Working data:
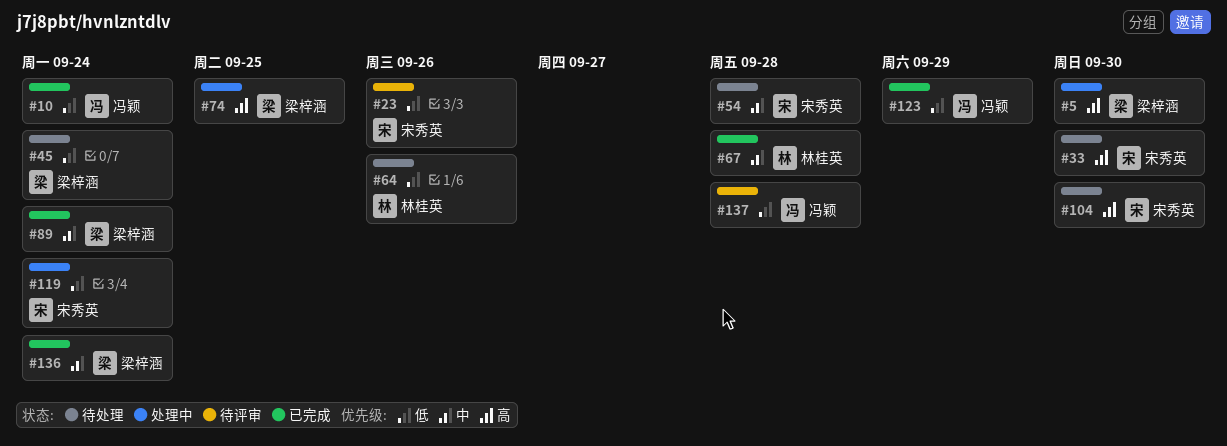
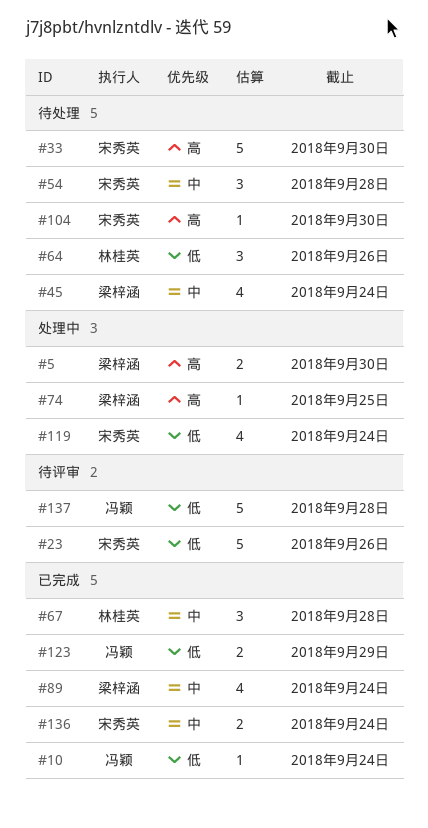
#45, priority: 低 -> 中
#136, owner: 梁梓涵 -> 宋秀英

==

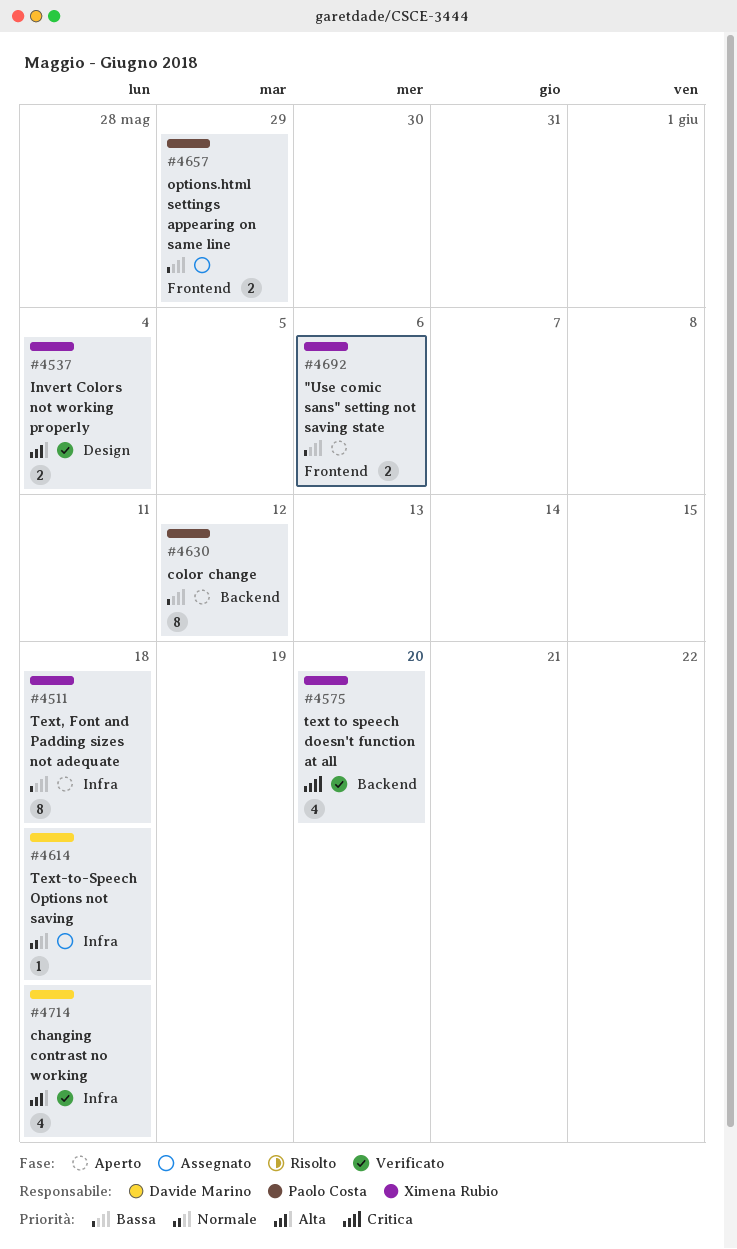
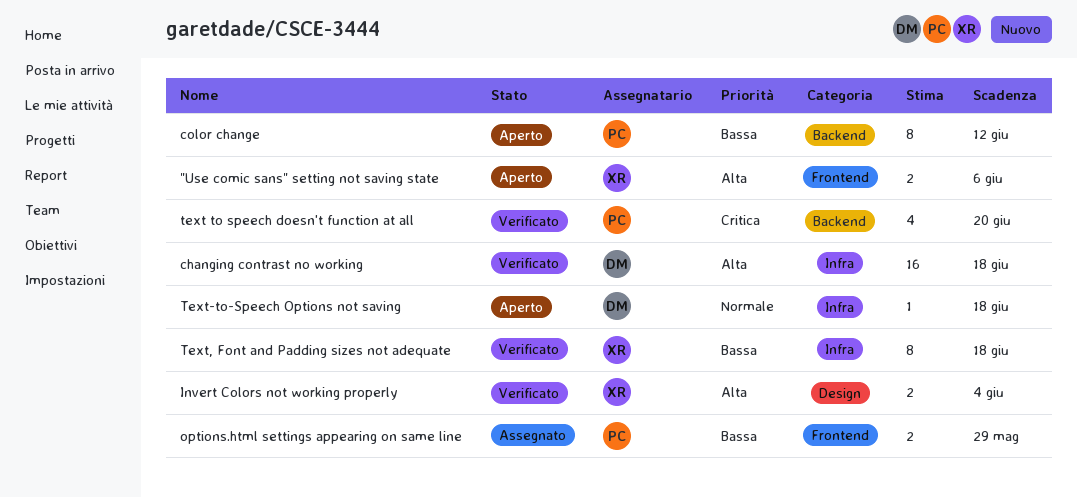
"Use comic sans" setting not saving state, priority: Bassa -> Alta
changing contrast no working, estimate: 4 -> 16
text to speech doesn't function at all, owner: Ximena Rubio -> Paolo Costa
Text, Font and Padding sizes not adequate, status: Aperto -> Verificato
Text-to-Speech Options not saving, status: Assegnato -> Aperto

What needs to be done:
The answer is the lines above between the line holding "Bassa -> Alta" and the line holding "Text, Font and", inclusive, each written out exactly, and no others.

Result for this task:
"Use comic sans" setting not saving state, priority: Bassa -> Alta
changing contrast no working, estimate: 4 -> 16
text to speech doesn't function at all, owner: Ximena Rubio -> Paolo Costa
Text, Font and Padding sizes not adequate, status: Aperto -> Verificato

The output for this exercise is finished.